Path Quality Monitoring (QoS and SD-WAN phase one)

Version 1.2.0 is now aware of the link quality of direct paths with other 1.2.0 nodes. This information isn't used yet but is visible through the JSON API. (Quality always shows as 100% with pre-1.2.0 nodes.)

Link quality monitoring is a precursor to intelligent multi-path and QoS support, which will in future versions bring us to feature parity with SD-WAN products like Cisco iWAN.

"Connect all the things!"

Security Improvements

Version 1.2.0 adds anti-DOS (denial of service) rate limits and other hardening for improved resiliency against a number of denial of service attack scenarios.

It also adds a mechanism for instantaneous credential revocation. This can be used to revoke certificates of membership instantly to kick a node off a network (for private networks) and also to revoke capabilities and tags. The new controller sends revocations by default when a peer is de-authorized.

Revocations propagate using a "rumor mill" peer to peer algorithm. This means that a controller need only successfully send a revocation to at least one member of a network with connections to other active members. At this point the revocation will flood through the network peer to peer very quickly. This helps make revocations more robust in the face of poor connectivity with the controller or attempts to incapacitate the controller with denial of service attacks, as well as making revocations faster on huge networks.

Windows and Macintosh UI Improvements (ZeroTier One)

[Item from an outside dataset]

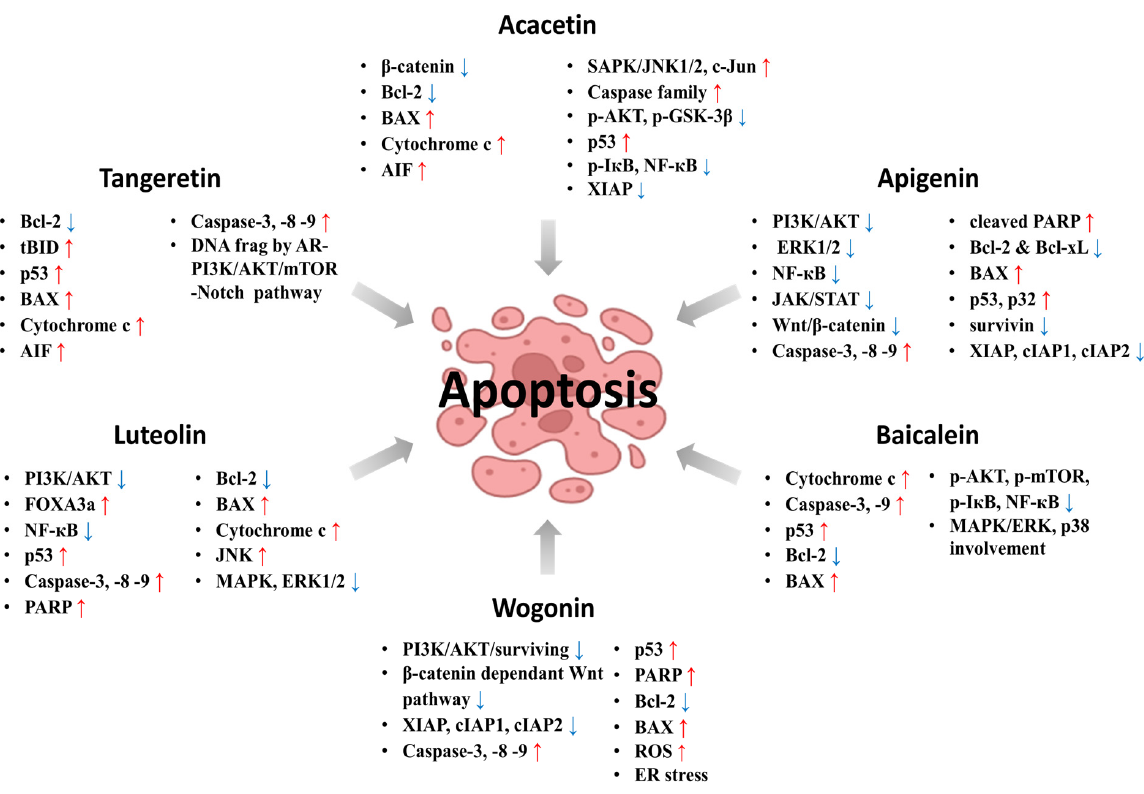
Figure 5. Up- and downregulation of related pathways and proteins in which cancer cells undergo apoptosis by flavones. Table 3. Relationship between flavones and signaling pathways leading to apoptosis in various cancer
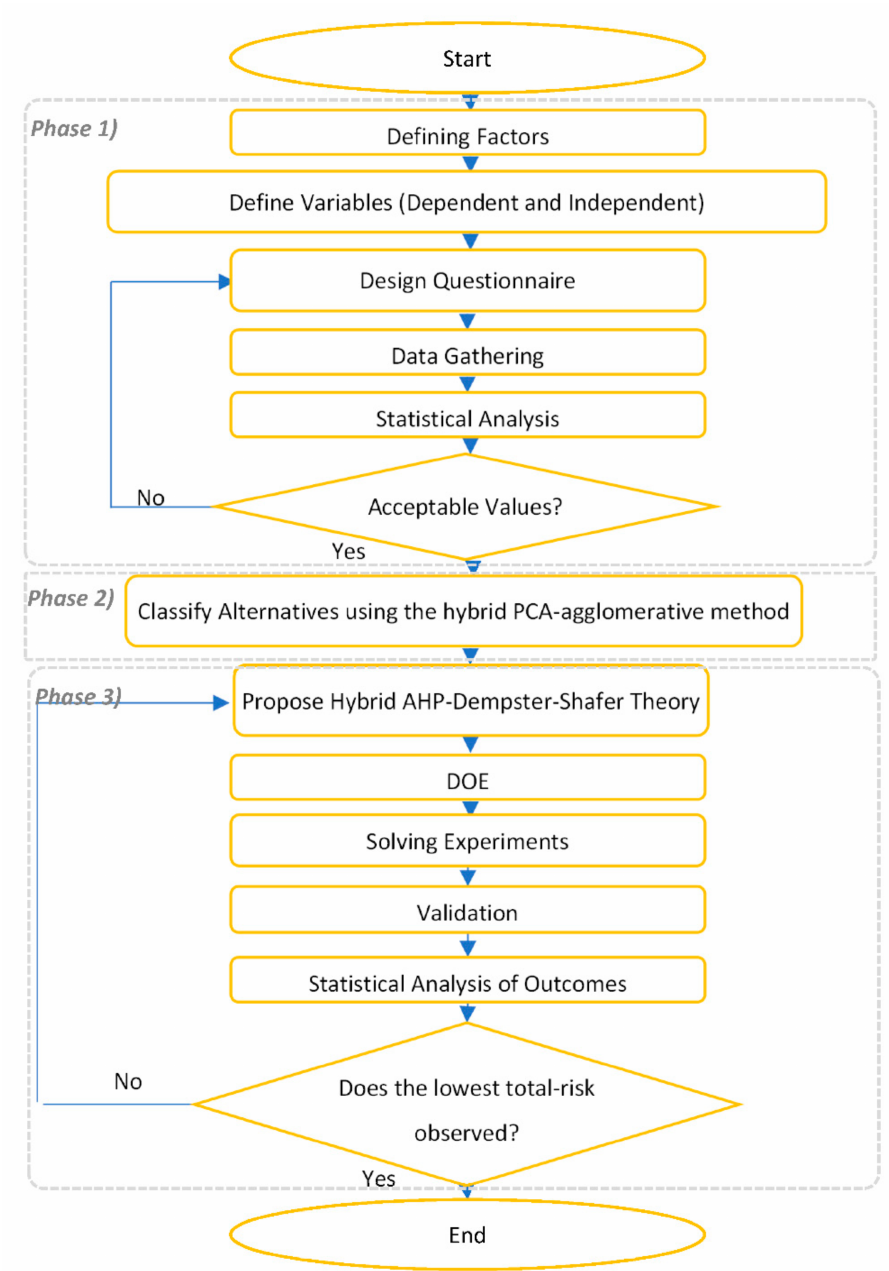
Figure 2. Flowchart of the research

The Mac has a whole new UI built natively in Objective-C. It provides a pulldown similar in appearance and operation to the Mac WiFi task bar menu. The Windows UI has also been improved and now provides a task bar icon that can be right-clicked to manage networks. Both now expose managed route and IP permissions, allowing nodes to easily opt in to full tunnel operation if you have a router configured on your network.

Major Bug Fixes in 1.2.0

  • The Windows HyperV 100% CPU bug
    • This long-running problem turns out to have been an issue with Windows itself, but one we were triggering by placing invalid data into the Windows registry. Microsoft is aware of the issue but we've also fixed the triggering problem on our side. ZeroTier should now co-exist quite well with HyperV and should now be able to be bridged with a HyperV virtual switch.
  • Segmenation Faults on musl-libc based Linux Systems
    • Alpine Linux and some embedded Linux systems that use musl libc (a minimal libc) experienced segmentation faults. These were due to a smaller default stack size. A work-around that sets the stack size for new threads has been added.
  • Windows Firewall Blocks Local JSON API
    • On some Windows systems the firewall likes to block 127.0.0.1:9993 for mysterious reasons. This is now fixed in the installer via the addition of another firewall exemption rule.
  • UI Crash on Embedded Windows Due to Missing Fonts
    • The MSI installer now ships fonts and will install them if they are not present, so this should be fixed.